Doris Salcedo, Atrabiliarios (detail), 1992-2004. Installation view, Doris Salcedo, MCA Chicago. San Francisco Museum of Modern Art, Accessions Committee Fund purchase:gift of Carla Emil and Rich Silverstein, Patricia and Raoul Kennedy, Elaine McKeon, Lisa and John Miller, Chara Schreyer and Gordon Freund, and Robin Wright. Photo: Nathan Keay, © MCA Chicago.

Doris Salcedo. Plegaria Muda (detail), 2008-10; mixed media. Photo: Nathan Keay, © MCA Chicago.

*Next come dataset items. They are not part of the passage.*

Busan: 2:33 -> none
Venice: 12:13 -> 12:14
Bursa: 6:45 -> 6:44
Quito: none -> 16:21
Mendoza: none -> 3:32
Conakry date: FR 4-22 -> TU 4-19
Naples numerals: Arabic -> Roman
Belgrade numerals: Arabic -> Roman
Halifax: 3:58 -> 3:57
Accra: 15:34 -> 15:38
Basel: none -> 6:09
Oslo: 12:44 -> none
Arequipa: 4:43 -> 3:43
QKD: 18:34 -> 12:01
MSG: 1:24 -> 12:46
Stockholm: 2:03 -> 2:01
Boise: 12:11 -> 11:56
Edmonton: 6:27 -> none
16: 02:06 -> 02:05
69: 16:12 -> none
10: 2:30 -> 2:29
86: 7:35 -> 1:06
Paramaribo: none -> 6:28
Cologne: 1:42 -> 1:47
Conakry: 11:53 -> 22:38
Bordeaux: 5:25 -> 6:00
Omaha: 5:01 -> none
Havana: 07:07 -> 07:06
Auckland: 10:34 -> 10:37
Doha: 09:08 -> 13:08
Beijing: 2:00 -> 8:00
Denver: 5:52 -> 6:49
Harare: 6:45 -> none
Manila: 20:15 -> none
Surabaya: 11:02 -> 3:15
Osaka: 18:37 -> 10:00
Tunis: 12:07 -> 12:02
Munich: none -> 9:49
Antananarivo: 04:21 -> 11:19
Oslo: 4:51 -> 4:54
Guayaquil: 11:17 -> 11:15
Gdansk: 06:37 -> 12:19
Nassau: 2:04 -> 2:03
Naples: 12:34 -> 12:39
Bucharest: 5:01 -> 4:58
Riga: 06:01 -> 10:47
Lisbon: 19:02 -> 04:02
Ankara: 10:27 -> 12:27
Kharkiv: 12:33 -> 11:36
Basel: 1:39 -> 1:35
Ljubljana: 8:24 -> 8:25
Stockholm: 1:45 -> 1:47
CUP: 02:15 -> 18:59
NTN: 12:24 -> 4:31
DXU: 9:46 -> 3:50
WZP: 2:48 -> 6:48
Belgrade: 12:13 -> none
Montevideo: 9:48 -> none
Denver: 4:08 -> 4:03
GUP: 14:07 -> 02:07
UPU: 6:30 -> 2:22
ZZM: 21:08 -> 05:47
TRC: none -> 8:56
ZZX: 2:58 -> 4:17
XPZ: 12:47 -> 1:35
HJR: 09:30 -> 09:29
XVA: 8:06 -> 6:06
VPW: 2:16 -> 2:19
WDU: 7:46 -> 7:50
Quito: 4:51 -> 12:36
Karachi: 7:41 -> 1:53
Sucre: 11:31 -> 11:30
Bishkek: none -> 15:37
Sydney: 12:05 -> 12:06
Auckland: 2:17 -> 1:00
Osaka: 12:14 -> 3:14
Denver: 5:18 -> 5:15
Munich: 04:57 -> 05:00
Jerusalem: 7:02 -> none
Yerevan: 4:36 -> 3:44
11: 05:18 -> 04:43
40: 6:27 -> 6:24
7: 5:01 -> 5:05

After weaving through this opening work, one encounters a series of room-scale installations. As one moves through this archipelago of galleries, the somber stillness of Plegaria Muda continues. In one room, a waxy cloth the color of dried blood extends out from the back wall, its waves and wrinkles creating something of a topographic plane. In another, delicate garments made of thread and needles hang—empty and ethereal—on the wall. In yet another, the visitor finds coffin-like compartments embedded directly into the white gallery walls. Covered with semi-translucent skins, these grotesque shadow boxes contain single or mismatched shoes resting claustrophobically within.

Much has been written about Salcedo’s motivation for making her works and the raison d’etre for the artist’s many objects. Political violence in Salcedo’s homeland, Colombia; gun-related deaths in the cities in which she has worked; grief in response to inexplicable loss of human life; racism and other schisms that divide us violently, one from another—these are the subjects that captivate the artist’s interest. Working in response to these devastations, Salcedo has been creating sculptural and installation-based works for decades. As she remarks in the exhibition catalog: “The only possible response I can give in the face of irreparable absence is to produce images capable of conveying incompleteness, lack, and emptiness.” Both with and without this contextual admission, Salcedo’s works are often interpreted as evocative of human bodies.